What to work on
Print the forum thread on storing tick data below word for word, in full.

Passage provided
□ □ □

I'm curious to hear how you are storing and retrieving your tick data. I recently did a write-up on the method I settled on: Managing massive amounts of tick data with Python, simply and efficiently Do you do something similar, or just use flat files or a relational database?
My current opinion is that from the persistence point of view, collecting data should use one strategy, and analyzing it datastore should sit on top of the system that collects it. In other words, I think that the interface to read data for analysis of data should be done in the most user friendly manner possible, with the collecting it in realtime or reading it from e.g., a TAQ file, should be done using different "database" systems. I don't care that much how fast something is offline. I have come to the conclusion that this division hits the right balance, at least for me. Extreme speed and compression databases are too hard to use as a researcher given existing open source tools. While the friendly stuff can't keep up in realtime environments. I don't want to use Kdb to do research. I want to use python. On the other hand, I probably don't want to use python to store massive amounts of realtime data.

□ □ □

(Multi-view scene reconstruction records)

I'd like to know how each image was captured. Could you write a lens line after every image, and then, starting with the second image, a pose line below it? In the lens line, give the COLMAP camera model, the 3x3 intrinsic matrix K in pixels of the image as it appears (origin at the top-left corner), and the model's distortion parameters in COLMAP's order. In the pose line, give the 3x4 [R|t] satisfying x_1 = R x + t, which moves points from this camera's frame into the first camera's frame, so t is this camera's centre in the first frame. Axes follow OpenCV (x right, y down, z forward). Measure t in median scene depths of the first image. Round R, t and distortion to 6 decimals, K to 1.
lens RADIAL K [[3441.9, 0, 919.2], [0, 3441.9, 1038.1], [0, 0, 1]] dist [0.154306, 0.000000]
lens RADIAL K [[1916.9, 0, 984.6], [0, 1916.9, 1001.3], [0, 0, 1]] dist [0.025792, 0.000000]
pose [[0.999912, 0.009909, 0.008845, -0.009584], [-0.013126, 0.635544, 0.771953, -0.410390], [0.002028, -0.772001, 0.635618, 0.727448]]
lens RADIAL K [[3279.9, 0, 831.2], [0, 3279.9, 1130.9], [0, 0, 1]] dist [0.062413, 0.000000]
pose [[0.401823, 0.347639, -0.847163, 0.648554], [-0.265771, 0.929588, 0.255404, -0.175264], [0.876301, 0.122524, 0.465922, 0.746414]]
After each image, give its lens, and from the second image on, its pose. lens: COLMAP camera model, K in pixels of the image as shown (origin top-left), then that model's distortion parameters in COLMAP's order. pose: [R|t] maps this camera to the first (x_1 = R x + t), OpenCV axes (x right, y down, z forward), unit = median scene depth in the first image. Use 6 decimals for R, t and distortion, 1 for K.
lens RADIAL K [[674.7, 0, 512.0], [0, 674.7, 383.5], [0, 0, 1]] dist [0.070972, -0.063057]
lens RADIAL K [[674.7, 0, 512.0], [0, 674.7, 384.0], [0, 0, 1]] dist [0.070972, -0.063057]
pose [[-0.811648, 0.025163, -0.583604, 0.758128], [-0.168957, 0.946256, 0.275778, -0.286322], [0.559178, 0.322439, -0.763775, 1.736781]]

□ □ □

Response below
I'm curious to hear how you are storing and retrieving your tick data. I recently did a write-up on the method I settled on: Managing massive amounts of tick data with Python, simply and efficiently Do you do something similar, or just use flat files or a relational database?
My current opinion is that from the persistence point of view, collecting data should use one strategy, and analyzing it datastore should sit on top of the system that collects it. In other words, I think that the interface to read data for analysis of data should be done in the most user friendly manner possible, with the collecting it in realtime or reading it from e.g., a TAQ file, should be done using different "database" systems. I don't care that much how fast something is offline. I have come to the conclusion that this division hits the right balance, at least for me. Extreme speed and compression databases are too hard to use as a researcher given existing open source tools. While the friendly stuff can't keep up in realtime environments. I don't want to use Kdb to do research. I want to use python. On the other hand, I probably don't want to use python to store massive amounts of realtime data.